Within the eight lines of its first paragraph, this opening scene presents readers with a melange of no less than ten metaphors for the narrator’s frustrated desire to belong fully to something, to “fit in.” The writing is passionate, poetic, full of spit and vinegar—but what is it for?

“If I could see myself plainly,” the narrator laments at the inception of this hyperextended metaphor, then proceeds to describe her spiritual condition in terms of a nut in a bolt, a knife blade, a cliff’s edge (overlooking flames), an empty skull, and something that “circles.” Having thereby exhausted nearly every available metaphor, she throws her hands in the air, declares the whole affair Kafkaesque, tosses two more metaphors our way (one reptilian, one insectine), and then abandons the whole metaphoric charade in favor of “normal, everyday” thoughts. Some readers may wish that she'd done so sooner. Whatever else it achieves, this opening paragraph convinces us, if we needed convincing, that, indeed, the narrator cannot see herself clearly.

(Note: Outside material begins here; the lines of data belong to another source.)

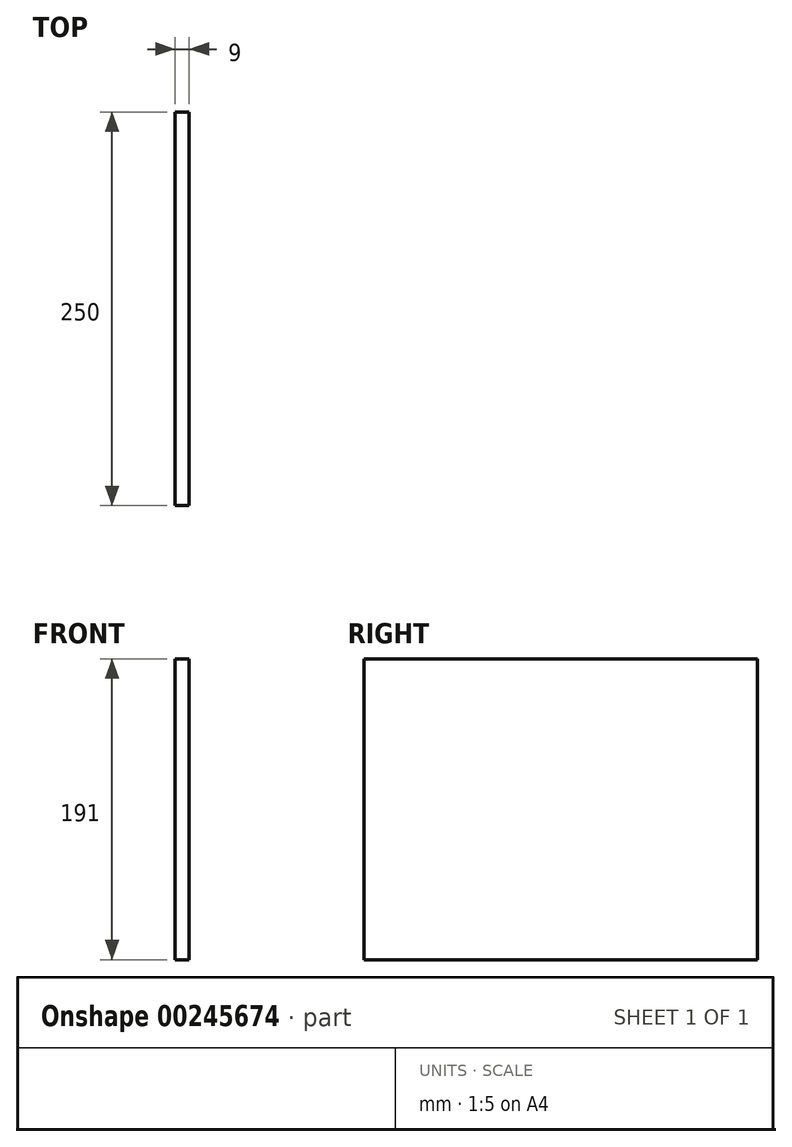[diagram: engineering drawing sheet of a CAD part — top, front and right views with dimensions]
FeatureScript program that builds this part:
annotation { "Feature Type Name" : "Feature", "Feature Type Description" : "" }
export const myFeature = defineFeature(function(context is Context, id is Id, definition is map)
    precondition{}
    {
        {
            var Q0;
            Q0=qCreatedBy(makeId("Right.planeOp"),FACE);
            var sketch = newSketch(context, id + "F0", { "sketchPlane" : qUnion([Q0])});
            skLineSegment(sketch, "E0.bottom", {"start": v(125, -95.5) * mm, "end": v(-125, -95.5) * mm});
            skLineSegment(sketch, "E0.top", {"start": v(125, 95.5) * mm, "end": v(-125, 95.5) * mm});
            skLineSegment(sketch, "E0.left", {"start": v(125, -95.5) * mm, "end": v(125, 95.5) * mm});
            skLineSegment(sketch, "E0.right", {"start": v(-125, -95.5) * mm, "end": v(-125, 95.5) * mm});
            skPoint(sketch, "E0.middle", {"position": v(0, 0) * mm});
            skSolve(sketch);
        }
        {
            var Q0;
            Q0 = qSketchRegion(id + "F0", true);
            extrude(context, id + "F1", {"entities" : qUnion([Q0]), "depth" : 9 * mm});
        }
    });
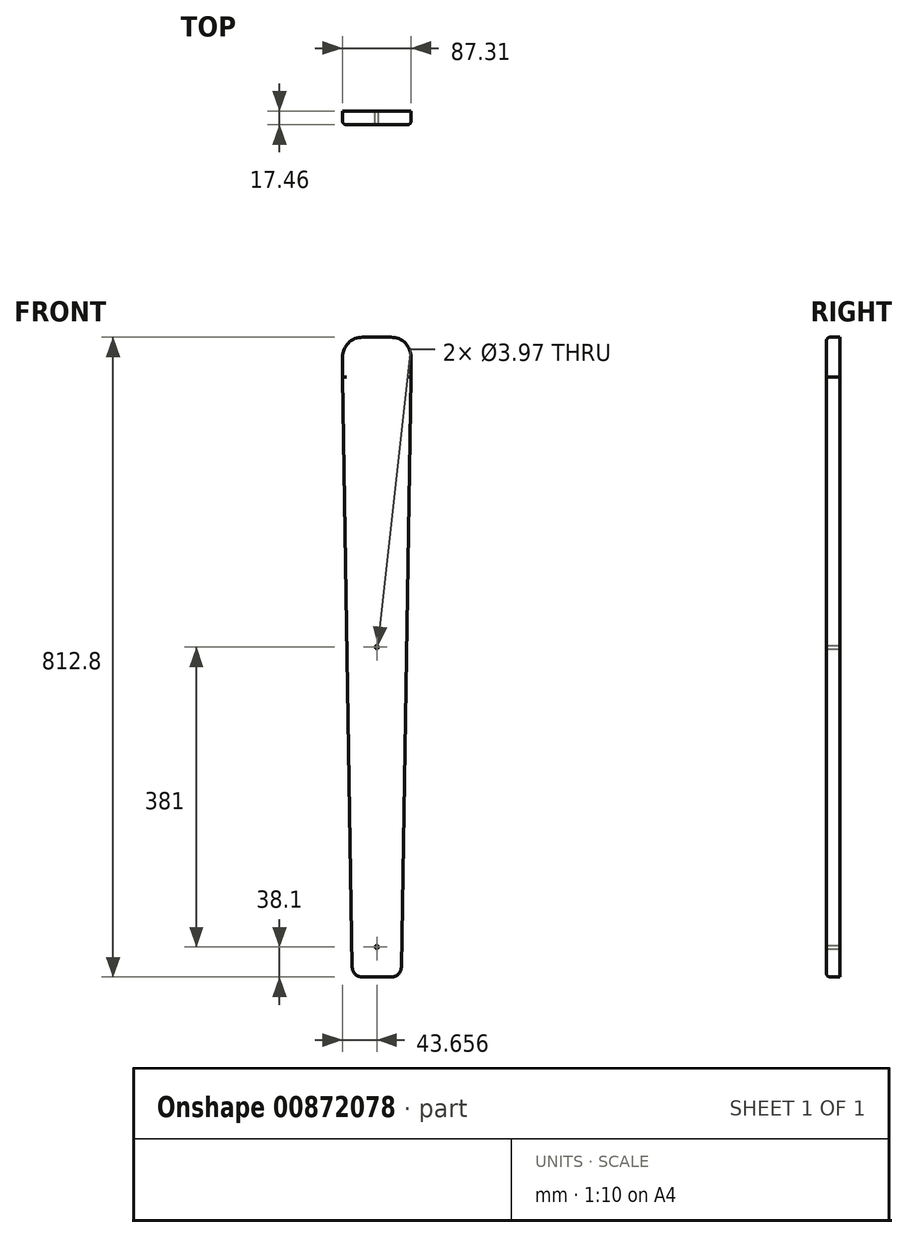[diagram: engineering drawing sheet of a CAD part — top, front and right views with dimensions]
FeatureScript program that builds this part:
annotation { "Feature Type Name" : "Feature", "Feature Type Description" : "" }
export const myFeature = defineFeature(function(context is Context, id is Id, definition is map)
    precondition{}
    {
        {
            var Q0;
            Q0=qCreatedBy(makeId("Front.planeOp"),FACE);
            var sketch = newSketch(context, id + "F0", { "sketchPlane" : qUnion([Q0])});
            skLineSegment(sketch, "E0.top", {"start": v(25.4, 812.8) * mm, "end": v(61.91, 812.8) * mm});
            skPoint(sketch, "E1.visualSharp", {"position": v(0, 812.8) * mm});
            skArc(sketch, "E1.filletArc", {"start": v(25.4, 812.8) * mm, "mid": v(7.44, 805.36) * mm, "end": v(0, 787.4) * mm});
            skPoint(sketch, "E2.visualSharp", {"position": v(87.31, 812.8) * mm});
            skArc(sketch, "E2.filletArc", {"start": v(87.31, 787.4) * mm, "mid": v(79.87, 805.36) * mm, "end": v(61.91, 812.8) * mm});
            skLineSegment(sketch, "E3", {"start": v(0, 787.4) * mm, "end": v(0, 762) * mm});
            skLineSegment(sketch, "E4", {"start": v(87.31, 787.4) * mm, "end": v(87.31, 762) * mm});
            skLineSegment(sketch, "E5", {"start": v(0, 762) * mm, "end": v(12.5, 12.49) * mm});
            skLineSegment(sketch, "E6", {"start": v(25.2, 0) * mm, "end": v(62.12, 0) * mm});
            skLineSegment(sketch, "E7", {"start": v(74.82, 12.49) * mm, "end": v(87.31, 762) * mm});
            skLineSegment(sketch, "E8", {"start": v(87.31, 812.8) * mm, "end": v(61.91, 812.8) * mm, "construction": true});
            skLineSegment(sketch, "E9", {"start": v(25.4, 812.8) * mm, "end": v(0, 812.8) * mm, "construction": true});
            skLineSegment(sketch, "E10", {"start": v(0, 812.8) * mm, "end": v(0, 787.4) * mm, "construction": true});
            skLineSegment(sketch, "E11", {"start": v(87.31, 812.8) * mm, "end": v(87.31, 787.4) * mm, "construction": true});
            skLineSegment(sketch, "E12", {"start": v(0, 762) * mm, "end": v(0, 0) * mm, "construction": true});
            skLineSegment(sketch, "E13", {"start": v(87.31, 762) * mm, "end": v(87.31, 0) * mm, "construction": true});
            skPoint(sketch, "E14.visualSharp", {"position": v(12.7, 0) * mm});
            skArc(sketch, "E14.filletArc", {"start": v(12.5, 12.49) * mm, "mid": v(16.28, 3.65) * mm, "end": v(25.2, 0) * mm});
            skPoint(sketch, "E15.visualSharp", {"position": v(74.61, 0) * mm});
            skArc(sketch, "E15.filletArc", {"start": v(62.12, 0) * mm, "mid": v(71.03, 3.65) * mm, "end": v(74.82, 12.49) * mm});
            skLineSegment(sketch, "E16", {"start": v(0, 0) * mm, "end": v(25.2, 0) * mm, "construction": true});
            skLineSegment(sketch, "E17", {"start": v(62.12, 0) * mm, "end": v(87.31, 0) * mm, "construction": true});
            skCircle(sketch, "E18", {"center": v(43.66, 38.1) * mm, "radius": 1.98 * mm});
            skPoint(sketch, "E18.centerSnap0", {"position": v(43.66, 0) * mm});
            skCircle(sketch, "E19", {"center": v(43.66, 419.1) * mm, "radius": 1.98 * mm});
            skSolve(sketch);
        }
        {
            var Q0;
            Q0=qSketchRegion(id+"F0",true);
            extrude(context, id + "F1", {"entities" : qUnion([Q0]), "depth" : 17.46 * mm});
        }
        {
            var Q0;
            Q0=makeQuery(id+"F1.opExtrude","CAP_EDGE",EDGE,{"disambiguationData":[OSD([sQuery(id+"F0.wireOp",EDGE,"E5")])],"isStart":false});
            var Q1;
            Q1=makeQuery(id+"F1.opExtrude","CAP_EDGE",EDGE,{"disambiguationData":[OSD([sQuery(id+"F0.wireOp",EDGE,"E1.filletArc")])],"isStart":false});
            fillet(context, id + "F2", {"entities" : qUnion([Q0, Q1]), "radius" : 5.08 * mm, "tangentPropagation" : true, "allowEdgeOverflow" : false});
        }
    });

But the real purpose served by this opening and others like it that I encounter often in novice works may be even more basic. Stated by means of another serial metaphor, it’s to get the author’s pen rolling, to blow some warmth onto the icy blank page, to get the narrative blood flowing. Others less charitably inclined may call it “throat clearing.” In any case, it should probably be cut: all of it. It's there for the author, not for the reader.

The real beginning starts with Matti inspecting a piece of restaurant china at an event, a birthday lunch. Perhaps she’s an event planner of some kind. We don’t know, but she has a vested professional interest in the affair at hand and its dinnerware. To be sure she is dressed to the hilt in her Allendi suit that “glow[s] in [its] shadows as if her body was lit by a lamp inside it”—making me wonder how much it glows in its shadowless regions.

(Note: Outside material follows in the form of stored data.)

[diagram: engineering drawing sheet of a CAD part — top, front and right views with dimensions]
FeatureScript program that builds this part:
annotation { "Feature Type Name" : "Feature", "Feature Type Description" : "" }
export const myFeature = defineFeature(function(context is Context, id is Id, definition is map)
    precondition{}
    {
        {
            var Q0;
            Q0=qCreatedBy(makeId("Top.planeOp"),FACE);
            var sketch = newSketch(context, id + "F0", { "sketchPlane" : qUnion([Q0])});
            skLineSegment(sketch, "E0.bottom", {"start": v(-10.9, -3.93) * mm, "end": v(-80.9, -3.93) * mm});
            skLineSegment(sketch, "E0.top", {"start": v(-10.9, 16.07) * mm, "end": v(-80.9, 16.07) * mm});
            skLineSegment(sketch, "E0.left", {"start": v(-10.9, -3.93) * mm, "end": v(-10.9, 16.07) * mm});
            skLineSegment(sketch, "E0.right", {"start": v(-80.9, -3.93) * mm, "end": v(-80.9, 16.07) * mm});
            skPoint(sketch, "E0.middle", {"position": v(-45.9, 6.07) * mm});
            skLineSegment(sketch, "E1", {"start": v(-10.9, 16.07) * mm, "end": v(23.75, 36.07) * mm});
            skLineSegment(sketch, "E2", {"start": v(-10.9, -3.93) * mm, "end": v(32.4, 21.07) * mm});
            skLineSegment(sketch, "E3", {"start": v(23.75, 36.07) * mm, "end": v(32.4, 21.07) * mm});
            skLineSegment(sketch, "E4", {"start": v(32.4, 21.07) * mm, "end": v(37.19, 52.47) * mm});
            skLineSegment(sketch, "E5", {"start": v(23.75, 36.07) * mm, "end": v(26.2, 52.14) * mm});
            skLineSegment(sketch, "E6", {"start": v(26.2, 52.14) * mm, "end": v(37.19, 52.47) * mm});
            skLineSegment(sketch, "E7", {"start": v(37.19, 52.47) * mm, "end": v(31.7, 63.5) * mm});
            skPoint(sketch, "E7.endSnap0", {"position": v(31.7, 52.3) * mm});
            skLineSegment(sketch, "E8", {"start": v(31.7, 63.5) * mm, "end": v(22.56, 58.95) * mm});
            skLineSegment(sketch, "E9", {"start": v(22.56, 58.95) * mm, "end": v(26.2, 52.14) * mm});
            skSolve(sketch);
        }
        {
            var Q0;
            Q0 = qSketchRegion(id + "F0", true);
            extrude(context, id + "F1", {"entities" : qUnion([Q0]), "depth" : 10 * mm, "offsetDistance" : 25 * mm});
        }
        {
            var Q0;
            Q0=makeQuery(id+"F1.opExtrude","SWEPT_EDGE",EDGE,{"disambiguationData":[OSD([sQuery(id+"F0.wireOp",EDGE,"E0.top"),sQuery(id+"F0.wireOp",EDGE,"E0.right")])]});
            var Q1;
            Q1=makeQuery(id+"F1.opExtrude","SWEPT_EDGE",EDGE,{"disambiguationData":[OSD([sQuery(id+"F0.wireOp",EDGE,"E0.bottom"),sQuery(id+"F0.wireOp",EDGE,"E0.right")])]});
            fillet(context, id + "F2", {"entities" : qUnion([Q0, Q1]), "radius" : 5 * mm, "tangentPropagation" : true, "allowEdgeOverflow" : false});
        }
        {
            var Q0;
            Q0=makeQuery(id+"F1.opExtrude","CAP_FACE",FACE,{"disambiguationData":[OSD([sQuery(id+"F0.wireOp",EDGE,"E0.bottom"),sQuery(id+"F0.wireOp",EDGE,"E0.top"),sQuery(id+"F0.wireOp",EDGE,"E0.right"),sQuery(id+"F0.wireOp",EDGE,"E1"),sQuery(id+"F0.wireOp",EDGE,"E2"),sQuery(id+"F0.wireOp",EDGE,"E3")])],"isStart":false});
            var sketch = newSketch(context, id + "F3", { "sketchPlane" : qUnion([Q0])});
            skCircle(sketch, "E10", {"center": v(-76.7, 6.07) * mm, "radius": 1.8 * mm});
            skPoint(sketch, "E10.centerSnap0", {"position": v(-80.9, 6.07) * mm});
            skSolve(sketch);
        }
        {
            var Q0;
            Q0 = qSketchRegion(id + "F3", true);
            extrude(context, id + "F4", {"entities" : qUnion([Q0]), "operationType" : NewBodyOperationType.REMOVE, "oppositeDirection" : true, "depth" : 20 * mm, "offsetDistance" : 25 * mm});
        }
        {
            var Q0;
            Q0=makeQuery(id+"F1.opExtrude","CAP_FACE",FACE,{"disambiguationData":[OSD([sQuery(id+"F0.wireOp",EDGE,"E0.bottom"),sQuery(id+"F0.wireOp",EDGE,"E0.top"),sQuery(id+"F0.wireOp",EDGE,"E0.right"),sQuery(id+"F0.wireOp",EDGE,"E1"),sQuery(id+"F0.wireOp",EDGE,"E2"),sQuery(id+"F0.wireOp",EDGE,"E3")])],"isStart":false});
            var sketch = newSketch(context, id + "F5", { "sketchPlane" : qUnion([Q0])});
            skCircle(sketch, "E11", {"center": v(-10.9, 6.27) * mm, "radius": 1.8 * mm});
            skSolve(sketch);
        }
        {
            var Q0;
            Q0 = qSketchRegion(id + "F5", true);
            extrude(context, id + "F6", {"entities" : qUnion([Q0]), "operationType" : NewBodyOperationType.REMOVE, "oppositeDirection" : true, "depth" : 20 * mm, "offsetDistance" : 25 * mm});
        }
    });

Here the writing is comprehensible and much more effective. Still, we don’t quite know what’s going on; we can only guess. And some information provided seems misplaced. Do we really need to know that, before she married, Matti worked as a buyer for a restaurant supply wholesaler? Maybe, but within the context of so much more that remains unknown, that bit of information seems more coy than generous, more tease than enlightenment. Most readers would prefer to know who Matti is and what she’s doing, rather than who she was and what she did.

In the final paragraph again the author seems to throw his hands in the air (“Oh, God, her life is full of fucking clichés)—a comment that doesn’t seem to attach itself to anything, unless birthday lunches are a cliché, or Allendi suits, or certain types of restaurant china. But my guess is that the charge of “cliché” is a preemptive strike by the author against her own material, as if by the end of this first page she’s grown disenchanted, and declares defeat even before the first battle lines have been drawn. In each of the two sections that pattern is more or less repeated, with the author undertaking a bold initiative, then questioning it, then renouncing her kingdom before the reader has even had time to engage in hostilities. The author is her own worst critic.

All this may result from jumping into the writing prematurely, without proper preparation (like knowing, for instance, what the story is about), thus ending up like the actor in his nightmare, naked on the stage with no script.